研究者通常认为国际法领域的现代汉语语词之发展肇端于丁韪良(William A.P.Martin)翻译的惠顿(Henry Wheaton )《国际法要素》(Elements of International Law),这本书于1864 年在总理衙门资助之下由崇实馆刊印。丁韪良将书的标题译为“万国公法”,这一名称成为第一个被广为接受的指代international law或law of nations 的汉语词汇。(注:Law of nations 是拉丁文jus gentium(万民法)的英译,这个词最初为罗马法律家所使用,用以指在处理罗马公民和外国人之间的案件时使用的法律。在现代的用法中,jus gentium privatum指国际私法,表明了不同国家的国内法的区别。jus gentium publicum指国际公法,即通常所谓国际法,是应用于国际交往中的规范性法律。国际法学(international jurisprudence )这一术语是边沁(JeremyBentham,1748—1832)创造的,首次运用于他于1789 年在伦敦出版的《道德原则和立法引论》一书。 沿袭边沁和1902 年出版的迪蒙 (Etienne Dumont,1759—1829)译的法文本的边沁著作中的用法,到了19世纪初“国际法学”或“国际法”这一术语开始出现于西方法学术语中。丁韪良的翻译及其创造的中文术语反映了law of nations的语义,这或许是因为在20世纪日语影响汉语以前汉语中没有与 international一词对应的标准用语。丁韪良用多个语词来指代international, 例如“诸国交际”、“各国交际”、“邦国交际”,这些词是后来的中日语词“国际”的前身。)然而,惠顿的这本著作似乎并没有对国际法用语在中国的传播产生即刻的影响。该书中译本问世之后旋即被日本以日文再译出版。但是,只是在国际法的术语和概念已在日本确立起来之后,才出现了当今汉语中“国际法”这一来源于惠顿著作译本的词汇。(注:Chiu 1967:489—91)与此同时,中国在1870和80年代翻译了其他几本国际法方面的著作,比如1878年出版的吴尔玺( Theodore
DwightWoolsey)的《国际法研究导论》(Introduction to the study ofinternational law),(注:同文馆刊印,题为“公法便览”。)1880年出版的步伦(Johann Caspar Bluntschli )的Das moderne V lkerrcht der civilisierten Staten alsRechtsbuch dargestellt,(注:同文馆刊印,题为“公法会通”。
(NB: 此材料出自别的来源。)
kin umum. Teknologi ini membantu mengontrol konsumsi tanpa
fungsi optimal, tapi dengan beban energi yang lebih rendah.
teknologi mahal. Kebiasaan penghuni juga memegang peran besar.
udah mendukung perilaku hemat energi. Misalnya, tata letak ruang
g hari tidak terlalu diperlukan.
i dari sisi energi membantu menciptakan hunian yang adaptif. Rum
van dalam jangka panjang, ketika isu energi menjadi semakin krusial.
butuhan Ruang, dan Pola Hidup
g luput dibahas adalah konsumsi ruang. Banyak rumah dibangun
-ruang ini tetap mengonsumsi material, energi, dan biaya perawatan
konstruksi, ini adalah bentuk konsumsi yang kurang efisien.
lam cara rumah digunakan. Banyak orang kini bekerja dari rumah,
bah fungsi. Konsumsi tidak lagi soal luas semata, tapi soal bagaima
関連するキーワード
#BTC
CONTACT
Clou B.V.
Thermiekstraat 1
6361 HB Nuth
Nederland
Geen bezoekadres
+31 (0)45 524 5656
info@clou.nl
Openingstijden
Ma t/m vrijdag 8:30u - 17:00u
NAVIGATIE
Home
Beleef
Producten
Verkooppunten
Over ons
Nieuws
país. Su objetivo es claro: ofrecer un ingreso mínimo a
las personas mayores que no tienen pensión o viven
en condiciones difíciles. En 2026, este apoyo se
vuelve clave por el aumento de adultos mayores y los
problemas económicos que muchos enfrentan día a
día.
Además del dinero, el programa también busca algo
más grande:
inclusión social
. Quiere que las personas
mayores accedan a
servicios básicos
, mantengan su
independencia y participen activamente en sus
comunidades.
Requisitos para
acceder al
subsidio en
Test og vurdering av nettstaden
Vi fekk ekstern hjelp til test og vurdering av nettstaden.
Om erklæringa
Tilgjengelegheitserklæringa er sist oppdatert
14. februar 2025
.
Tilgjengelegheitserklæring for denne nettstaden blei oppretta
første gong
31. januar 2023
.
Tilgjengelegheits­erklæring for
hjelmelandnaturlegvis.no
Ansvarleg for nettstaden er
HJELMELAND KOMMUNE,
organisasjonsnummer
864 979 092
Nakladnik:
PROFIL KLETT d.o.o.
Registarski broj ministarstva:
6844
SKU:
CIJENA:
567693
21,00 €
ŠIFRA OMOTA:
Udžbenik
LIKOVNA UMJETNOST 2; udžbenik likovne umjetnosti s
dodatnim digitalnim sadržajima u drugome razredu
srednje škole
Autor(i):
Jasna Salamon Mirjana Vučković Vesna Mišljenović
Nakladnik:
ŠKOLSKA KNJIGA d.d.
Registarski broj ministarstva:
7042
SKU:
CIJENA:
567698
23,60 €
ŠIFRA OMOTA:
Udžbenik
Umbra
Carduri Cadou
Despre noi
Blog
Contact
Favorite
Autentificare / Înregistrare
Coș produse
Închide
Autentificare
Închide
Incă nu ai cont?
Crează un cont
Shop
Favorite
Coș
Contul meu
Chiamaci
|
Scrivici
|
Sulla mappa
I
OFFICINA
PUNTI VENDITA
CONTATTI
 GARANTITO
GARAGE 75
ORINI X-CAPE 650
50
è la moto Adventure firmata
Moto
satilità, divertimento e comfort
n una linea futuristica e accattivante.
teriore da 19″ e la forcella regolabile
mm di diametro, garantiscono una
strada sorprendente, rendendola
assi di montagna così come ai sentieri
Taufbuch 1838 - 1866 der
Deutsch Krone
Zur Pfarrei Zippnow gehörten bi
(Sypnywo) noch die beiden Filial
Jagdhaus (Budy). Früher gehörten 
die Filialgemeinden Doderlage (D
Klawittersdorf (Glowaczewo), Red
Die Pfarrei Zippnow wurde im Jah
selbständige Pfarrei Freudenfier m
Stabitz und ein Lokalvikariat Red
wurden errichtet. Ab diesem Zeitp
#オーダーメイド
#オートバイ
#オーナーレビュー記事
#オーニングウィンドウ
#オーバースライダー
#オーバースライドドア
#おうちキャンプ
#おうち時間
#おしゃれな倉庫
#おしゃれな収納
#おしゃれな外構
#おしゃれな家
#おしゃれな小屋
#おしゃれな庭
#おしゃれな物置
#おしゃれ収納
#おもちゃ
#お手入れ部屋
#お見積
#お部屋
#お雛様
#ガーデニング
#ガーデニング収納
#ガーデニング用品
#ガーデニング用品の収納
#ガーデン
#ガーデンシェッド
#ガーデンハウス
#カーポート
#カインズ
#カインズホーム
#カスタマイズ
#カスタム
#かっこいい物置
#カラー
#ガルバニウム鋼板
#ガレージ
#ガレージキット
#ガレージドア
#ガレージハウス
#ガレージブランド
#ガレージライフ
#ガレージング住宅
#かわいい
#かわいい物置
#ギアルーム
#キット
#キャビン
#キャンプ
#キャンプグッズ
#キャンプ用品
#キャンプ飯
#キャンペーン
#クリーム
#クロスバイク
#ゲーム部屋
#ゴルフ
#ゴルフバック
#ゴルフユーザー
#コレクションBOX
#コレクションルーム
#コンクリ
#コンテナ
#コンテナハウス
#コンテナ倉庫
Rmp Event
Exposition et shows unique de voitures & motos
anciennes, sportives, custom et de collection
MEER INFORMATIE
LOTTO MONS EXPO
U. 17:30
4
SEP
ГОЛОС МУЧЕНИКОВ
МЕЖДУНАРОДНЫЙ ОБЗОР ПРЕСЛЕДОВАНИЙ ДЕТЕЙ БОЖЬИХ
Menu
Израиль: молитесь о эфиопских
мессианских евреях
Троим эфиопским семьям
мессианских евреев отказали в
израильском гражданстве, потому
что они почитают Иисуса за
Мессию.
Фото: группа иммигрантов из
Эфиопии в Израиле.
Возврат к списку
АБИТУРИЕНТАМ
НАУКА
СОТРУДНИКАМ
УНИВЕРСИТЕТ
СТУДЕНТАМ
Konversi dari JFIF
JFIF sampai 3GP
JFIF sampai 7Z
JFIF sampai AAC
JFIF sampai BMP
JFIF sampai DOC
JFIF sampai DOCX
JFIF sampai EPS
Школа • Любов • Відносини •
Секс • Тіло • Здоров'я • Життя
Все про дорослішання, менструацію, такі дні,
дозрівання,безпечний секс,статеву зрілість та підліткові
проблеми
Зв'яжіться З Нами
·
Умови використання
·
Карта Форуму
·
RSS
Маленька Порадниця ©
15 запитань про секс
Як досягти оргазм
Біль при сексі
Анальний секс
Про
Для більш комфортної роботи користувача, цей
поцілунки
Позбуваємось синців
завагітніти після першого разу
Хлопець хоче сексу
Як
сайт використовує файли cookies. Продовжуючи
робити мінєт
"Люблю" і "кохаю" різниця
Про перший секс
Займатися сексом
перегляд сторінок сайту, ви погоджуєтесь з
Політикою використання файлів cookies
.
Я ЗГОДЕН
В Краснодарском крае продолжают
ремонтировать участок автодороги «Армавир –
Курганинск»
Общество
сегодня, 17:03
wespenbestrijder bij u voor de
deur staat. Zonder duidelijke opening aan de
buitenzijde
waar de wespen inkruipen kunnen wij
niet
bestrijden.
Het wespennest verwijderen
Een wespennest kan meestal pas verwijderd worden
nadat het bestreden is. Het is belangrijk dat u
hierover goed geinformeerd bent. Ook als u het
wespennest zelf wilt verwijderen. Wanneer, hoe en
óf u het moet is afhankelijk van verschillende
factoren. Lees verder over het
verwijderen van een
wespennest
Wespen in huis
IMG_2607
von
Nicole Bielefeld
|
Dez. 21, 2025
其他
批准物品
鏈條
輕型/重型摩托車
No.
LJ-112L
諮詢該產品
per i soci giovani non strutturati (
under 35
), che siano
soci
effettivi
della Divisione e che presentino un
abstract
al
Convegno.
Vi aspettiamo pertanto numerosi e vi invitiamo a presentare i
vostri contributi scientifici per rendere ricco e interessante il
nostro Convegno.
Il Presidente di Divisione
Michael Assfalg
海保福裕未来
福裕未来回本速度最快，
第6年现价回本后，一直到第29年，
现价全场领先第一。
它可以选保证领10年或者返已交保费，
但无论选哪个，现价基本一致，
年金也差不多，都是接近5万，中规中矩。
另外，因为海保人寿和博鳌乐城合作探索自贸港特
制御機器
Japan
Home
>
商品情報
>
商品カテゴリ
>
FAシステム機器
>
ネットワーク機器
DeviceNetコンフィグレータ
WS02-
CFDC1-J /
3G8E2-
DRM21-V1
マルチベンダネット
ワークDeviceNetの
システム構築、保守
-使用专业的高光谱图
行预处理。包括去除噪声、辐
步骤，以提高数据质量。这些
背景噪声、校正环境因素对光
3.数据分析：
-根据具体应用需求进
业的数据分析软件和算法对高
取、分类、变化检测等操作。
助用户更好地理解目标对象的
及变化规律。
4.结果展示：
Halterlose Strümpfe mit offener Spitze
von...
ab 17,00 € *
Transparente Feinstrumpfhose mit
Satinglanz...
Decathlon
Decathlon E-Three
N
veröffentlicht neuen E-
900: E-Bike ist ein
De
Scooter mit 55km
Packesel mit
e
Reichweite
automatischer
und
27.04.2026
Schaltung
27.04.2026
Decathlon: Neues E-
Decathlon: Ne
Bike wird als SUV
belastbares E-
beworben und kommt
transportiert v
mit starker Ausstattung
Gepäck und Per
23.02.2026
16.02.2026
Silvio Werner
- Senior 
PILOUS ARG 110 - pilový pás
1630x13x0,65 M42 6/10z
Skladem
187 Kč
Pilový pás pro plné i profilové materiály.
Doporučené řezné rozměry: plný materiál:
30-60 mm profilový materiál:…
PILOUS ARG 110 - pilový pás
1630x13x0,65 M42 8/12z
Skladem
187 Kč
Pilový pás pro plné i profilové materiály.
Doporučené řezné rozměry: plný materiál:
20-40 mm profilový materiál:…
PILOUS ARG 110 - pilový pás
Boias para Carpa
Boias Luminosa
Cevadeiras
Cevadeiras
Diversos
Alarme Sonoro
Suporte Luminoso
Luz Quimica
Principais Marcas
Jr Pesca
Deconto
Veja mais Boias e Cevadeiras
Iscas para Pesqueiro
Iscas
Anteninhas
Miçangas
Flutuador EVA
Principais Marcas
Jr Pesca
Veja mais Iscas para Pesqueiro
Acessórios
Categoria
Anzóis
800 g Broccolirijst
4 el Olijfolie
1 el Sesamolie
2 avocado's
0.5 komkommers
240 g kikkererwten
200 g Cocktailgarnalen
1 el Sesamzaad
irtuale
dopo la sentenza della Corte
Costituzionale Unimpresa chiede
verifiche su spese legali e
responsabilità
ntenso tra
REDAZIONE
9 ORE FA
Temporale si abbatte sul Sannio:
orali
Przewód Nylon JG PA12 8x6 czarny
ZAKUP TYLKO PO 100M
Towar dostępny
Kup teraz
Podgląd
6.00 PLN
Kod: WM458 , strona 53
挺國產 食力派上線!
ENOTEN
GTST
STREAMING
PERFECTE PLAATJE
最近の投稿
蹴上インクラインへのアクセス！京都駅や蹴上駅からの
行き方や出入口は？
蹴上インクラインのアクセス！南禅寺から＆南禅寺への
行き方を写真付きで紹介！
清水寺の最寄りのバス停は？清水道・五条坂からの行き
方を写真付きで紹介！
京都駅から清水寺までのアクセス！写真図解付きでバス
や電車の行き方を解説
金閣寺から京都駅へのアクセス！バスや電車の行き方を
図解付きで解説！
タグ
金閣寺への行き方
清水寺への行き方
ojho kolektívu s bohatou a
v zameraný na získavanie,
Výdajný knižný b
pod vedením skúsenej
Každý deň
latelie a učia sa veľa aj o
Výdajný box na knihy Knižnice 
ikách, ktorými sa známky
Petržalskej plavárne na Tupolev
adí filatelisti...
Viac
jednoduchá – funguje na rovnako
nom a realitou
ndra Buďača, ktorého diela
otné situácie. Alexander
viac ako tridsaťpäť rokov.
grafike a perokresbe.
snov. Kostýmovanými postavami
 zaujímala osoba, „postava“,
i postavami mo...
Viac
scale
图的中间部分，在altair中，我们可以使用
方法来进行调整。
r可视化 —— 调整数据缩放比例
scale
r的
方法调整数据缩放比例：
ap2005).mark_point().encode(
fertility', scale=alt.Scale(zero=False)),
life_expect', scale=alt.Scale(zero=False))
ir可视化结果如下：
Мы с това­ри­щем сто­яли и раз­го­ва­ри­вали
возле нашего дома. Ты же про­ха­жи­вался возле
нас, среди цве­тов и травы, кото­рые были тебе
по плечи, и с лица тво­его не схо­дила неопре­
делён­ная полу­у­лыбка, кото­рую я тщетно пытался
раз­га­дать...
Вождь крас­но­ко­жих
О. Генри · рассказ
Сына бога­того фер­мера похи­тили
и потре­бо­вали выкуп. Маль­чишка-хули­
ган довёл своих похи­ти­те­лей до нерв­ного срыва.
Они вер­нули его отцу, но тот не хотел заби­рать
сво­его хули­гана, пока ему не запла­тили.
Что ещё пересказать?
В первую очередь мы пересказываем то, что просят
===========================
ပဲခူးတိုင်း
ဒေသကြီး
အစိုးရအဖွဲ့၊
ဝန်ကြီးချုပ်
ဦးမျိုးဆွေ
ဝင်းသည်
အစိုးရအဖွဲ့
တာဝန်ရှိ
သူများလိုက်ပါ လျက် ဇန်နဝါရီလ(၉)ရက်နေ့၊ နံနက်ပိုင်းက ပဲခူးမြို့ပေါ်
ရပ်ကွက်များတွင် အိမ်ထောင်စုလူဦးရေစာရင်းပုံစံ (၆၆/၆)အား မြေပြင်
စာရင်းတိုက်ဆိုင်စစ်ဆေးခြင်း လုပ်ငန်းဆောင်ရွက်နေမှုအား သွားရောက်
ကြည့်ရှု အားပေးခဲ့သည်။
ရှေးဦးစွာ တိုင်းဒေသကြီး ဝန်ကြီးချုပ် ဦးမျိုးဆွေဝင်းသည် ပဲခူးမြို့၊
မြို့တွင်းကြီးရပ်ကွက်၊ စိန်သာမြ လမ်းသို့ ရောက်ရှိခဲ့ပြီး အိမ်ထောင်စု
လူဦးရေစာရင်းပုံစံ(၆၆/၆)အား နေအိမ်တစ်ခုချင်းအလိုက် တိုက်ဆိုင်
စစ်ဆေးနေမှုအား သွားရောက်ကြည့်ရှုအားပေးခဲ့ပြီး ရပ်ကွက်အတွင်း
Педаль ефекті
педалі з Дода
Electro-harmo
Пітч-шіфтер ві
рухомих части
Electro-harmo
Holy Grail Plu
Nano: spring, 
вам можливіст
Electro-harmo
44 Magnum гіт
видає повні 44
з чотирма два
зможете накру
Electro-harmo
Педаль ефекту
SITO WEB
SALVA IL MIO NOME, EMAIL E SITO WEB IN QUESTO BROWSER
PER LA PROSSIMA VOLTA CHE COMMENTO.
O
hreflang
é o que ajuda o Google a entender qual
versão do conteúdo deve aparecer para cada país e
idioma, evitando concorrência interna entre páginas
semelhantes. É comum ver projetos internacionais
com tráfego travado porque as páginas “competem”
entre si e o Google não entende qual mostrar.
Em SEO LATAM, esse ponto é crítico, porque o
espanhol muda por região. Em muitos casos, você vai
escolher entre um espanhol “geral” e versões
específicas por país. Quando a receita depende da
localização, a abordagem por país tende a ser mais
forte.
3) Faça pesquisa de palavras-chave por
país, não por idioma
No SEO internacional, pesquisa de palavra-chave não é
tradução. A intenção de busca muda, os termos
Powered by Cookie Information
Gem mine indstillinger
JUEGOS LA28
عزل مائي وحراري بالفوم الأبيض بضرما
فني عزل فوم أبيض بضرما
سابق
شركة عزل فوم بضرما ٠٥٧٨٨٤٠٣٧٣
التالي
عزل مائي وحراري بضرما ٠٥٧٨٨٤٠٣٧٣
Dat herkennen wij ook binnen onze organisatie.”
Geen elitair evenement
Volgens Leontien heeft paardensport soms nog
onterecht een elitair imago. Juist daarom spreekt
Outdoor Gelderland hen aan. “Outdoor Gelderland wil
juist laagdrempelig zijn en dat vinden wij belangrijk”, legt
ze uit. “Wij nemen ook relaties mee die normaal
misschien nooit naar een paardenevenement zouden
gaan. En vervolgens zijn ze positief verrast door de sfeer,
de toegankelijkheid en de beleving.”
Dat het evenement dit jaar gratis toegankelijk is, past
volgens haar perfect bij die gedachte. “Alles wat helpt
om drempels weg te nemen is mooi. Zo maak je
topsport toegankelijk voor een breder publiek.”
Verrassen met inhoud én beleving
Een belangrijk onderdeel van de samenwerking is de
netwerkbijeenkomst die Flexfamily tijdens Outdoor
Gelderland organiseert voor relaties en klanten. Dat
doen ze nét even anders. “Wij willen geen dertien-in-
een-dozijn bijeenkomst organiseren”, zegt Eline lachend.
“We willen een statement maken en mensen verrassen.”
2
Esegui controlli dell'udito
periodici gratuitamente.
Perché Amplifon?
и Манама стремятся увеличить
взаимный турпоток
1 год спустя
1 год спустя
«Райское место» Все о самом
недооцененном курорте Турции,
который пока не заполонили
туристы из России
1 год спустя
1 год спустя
步伦著作的标题译为“公法会通”有许多混淆之处, 例如, 参见,Allgemeine Staatslehre(Hug hes 1968:116),Vlker Recht(Masini 1993:页46注19 )以及International Law(Bennett 1967:122;熊月之1994:322).徐中约在他的书(1960:138 )中对步伦著作的翻译也给出了一个错误信息,徐认为丁氏翻译的步伦的《公法千章》是一本独立的著作,但这标题实际上只是Das moderne Vlkerrcht der civilisierten Statenals Reschtsbuch dargestellt 的汉译本出版之前用的标题。出版时开始用“公法会通”。)以及其他几本篇幅较短的国际关系方面的专题著作。(注:《星轺指掌》, 译自 Charles
de
Martens, Guidediplomatiq ue;《陆地战例新选》,译自Les lois de la guerre surterre。)这些著作都是由丁韪良翻译或在其指导下翻译的, 其中含有他个人对词汇及表述的选择和偏好。1890年代江南制造局翻译馆的傅兰雅(John Fryer)、俞世爵、汪振声、钱国祥等诸人翻译了一些国际法方面的重要西方著作。有关外交和外交关系的其他著作也经由林乐知(Young J.Allen)等人翻译过来。但是, 在建立国际法语词的汉语传统方面丁韪良无疑是第一人。他的译文和语词也影响了朝鲜,当然,还有日本对国际法的译介。20世纪初,丁韪良的一些术语和用法又自日本返诸于中国,而且,这些返回的语词已沾染日本当时的论争和本国传统之影响。最明显的例子是1902—03年间international law 译名从万国公法到国际法的转变。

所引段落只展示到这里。